Analyzing Multilingualism in Large Language Models with Sparse Autoencoders

We sincerely appreciate the reviewer’s thoughtful feedback. Below, we provide additional experimental results and clarifications to address your concerns.

1. Frequency as an Initial Filter.

We agree that there are alternative ways to define TF features. We adopted frequency-based filtering as an initial step to exclude features that activate on too few tokens, primarily for its simplicity. We found this approach sufficient for effectively identifying TF features—for instance, Figure 1 in the paper shows that the resulting TF features consistently activate on task-instruction-related segments. In line with your suggestion, we agree that exploring alternative definitions and comparing their effects would offer valuable insights, and we plan to pursue this during the remaining week of the rebuttal period.

2. Threshold.

The primary contribution of our work is to demonstrate that TF and HF features exist in SAEs, with meaningful differences in their ratios across languages.
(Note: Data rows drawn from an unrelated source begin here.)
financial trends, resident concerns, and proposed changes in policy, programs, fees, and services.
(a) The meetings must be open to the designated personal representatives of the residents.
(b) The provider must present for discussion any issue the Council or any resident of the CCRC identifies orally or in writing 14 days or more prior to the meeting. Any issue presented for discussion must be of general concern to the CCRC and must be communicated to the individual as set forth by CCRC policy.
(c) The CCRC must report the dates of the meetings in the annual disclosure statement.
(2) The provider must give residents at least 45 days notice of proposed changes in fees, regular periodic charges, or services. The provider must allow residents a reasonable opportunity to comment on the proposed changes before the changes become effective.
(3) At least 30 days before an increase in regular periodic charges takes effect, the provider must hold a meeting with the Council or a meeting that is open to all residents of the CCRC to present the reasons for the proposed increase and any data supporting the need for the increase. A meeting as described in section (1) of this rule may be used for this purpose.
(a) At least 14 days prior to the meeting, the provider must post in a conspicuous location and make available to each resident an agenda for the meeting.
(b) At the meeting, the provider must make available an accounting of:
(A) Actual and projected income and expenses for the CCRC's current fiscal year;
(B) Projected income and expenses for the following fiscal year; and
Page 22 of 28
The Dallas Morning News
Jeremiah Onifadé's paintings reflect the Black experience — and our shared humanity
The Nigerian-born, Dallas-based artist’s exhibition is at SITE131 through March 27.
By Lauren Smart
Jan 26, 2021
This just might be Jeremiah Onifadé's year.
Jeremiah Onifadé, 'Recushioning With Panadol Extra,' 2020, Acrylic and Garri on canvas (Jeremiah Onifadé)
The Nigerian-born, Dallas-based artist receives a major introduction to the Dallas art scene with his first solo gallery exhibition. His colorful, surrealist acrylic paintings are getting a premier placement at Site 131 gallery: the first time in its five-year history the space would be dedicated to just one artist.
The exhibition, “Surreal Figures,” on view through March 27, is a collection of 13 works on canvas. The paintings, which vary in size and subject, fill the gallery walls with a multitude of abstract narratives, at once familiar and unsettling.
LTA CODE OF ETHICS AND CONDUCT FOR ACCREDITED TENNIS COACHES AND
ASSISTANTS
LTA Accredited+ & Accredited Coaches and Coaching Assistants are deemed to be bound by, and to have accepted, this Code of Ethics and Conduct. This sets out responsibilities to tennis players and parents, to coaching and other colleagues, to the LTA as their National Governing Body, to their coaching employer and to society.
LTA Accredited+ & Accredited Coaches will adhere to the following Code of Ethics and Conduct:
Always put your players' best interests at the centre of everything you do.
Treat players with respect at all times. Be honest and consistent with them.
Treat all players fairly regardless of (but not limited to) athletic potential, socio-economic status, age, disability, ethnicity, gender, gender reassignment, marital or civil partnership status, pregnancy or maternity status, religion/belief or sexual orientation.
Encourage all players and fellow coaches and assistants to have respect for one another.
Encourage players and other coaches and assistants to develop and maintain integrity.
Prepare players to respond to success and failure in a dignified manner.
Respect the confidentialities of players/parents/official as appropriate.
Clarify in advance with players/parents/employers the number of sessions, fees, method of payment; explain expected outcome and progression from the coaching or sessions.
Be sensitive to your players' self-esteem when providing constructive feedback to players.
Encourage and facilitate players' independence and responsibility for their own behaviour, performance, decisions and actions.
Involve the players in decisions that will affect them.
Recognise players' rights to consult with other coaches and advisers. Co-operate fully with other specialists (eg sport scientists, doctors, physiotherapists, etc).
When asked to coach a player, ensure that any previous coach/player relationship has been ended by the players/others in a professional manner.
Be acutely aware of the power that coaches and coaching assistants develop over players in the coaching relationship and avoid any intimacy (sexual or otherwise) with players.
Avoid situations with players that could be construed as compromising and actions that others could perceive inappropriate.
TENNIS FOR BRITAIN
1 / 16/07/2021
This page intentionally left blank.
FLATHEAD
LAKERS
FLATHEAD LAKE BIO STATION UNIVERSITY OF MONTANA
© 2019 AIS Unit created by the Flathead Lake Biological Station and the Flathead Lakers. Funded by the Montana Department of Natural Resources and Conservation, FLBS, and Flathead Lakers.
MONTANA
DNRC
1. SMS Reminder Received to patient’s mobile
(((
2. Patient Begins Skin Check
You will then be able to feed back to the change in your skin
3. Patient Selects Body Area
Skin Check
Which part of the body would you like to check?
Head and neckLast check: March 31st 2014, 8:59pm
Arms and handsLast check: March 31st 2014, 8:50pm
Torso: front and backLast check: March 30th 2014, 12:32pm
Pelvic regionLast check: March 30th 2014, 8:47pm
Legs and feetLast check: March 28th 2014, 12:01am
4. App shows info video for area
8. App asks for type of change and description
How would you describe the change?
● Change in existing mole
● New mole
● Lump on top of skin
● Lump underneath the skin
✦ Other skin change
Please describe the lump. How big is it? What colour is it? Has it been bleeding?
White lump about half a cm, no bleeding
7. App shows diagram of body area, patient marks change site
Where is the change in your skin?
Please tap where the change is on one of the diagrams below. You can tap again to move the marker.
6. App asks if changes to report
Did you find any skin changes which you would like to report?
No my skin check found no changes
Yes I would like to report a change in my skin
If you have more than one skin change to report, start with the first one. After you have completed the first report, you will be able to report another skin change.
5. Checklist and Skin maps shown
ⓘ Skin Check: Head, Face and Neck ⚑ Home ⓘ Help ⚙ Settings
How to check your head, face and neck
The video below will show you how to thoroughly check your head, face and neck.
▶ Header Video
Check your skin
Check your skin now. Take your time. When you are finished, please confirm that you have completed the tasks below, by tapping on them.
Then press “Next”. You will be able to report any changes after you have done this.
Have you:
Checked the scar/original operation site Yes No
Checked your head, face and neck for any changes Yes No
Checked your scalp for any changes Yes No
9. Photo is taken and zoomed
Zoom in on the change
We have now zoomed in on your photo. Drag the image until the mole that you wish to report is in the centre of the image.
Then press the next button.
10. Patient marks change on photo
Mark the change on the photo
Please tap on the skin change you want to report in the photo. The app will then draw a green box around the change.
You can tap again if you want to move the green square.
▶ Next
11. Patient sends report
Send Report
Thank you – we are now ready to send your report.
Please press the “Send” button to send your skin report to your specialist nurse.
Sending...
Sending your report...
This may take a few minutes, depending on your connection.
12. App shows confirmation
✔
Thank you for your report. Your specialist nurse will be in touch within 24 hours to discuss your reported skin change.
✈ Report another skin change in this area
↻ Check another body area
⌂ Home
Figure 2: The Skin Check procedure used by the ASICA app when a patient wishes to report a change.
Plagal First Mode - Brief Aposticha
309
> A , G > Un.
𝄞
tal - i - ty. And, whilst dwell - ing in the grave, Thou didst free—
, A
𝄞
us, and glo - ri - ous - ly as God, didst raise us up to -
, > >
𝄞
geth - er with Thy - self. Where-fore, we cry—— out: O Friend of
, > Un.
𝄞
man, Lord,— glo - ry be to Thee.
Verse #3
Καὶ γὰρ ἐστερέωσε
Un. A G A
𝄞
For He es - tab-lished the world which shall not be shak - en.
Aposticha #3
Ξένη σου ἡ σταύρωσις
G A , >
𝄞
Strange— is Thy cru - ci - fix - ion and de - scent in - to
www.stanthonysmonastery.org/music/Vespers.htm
These definitions are most meaningful when the threshold parameter p is close to 1, aligning with their intended motivations. In response to your comment, we examined a range of p values and found that the overall patterns remain stable (i.e., high-performing languages consistently exhibit higher TF-feature ratios than low-performing languages) under small perturbations around p = 1. The corresponding statistics are provided in Table 1 (We have also updated the terminology to “High-Performing Languages (HPL)” and “Low-Performing Languages (LPL),” and added two additional models—Gemma2-2B-IT and Llama 3.1-8B-Instruct—with more detailed explanation provided in #6 below.)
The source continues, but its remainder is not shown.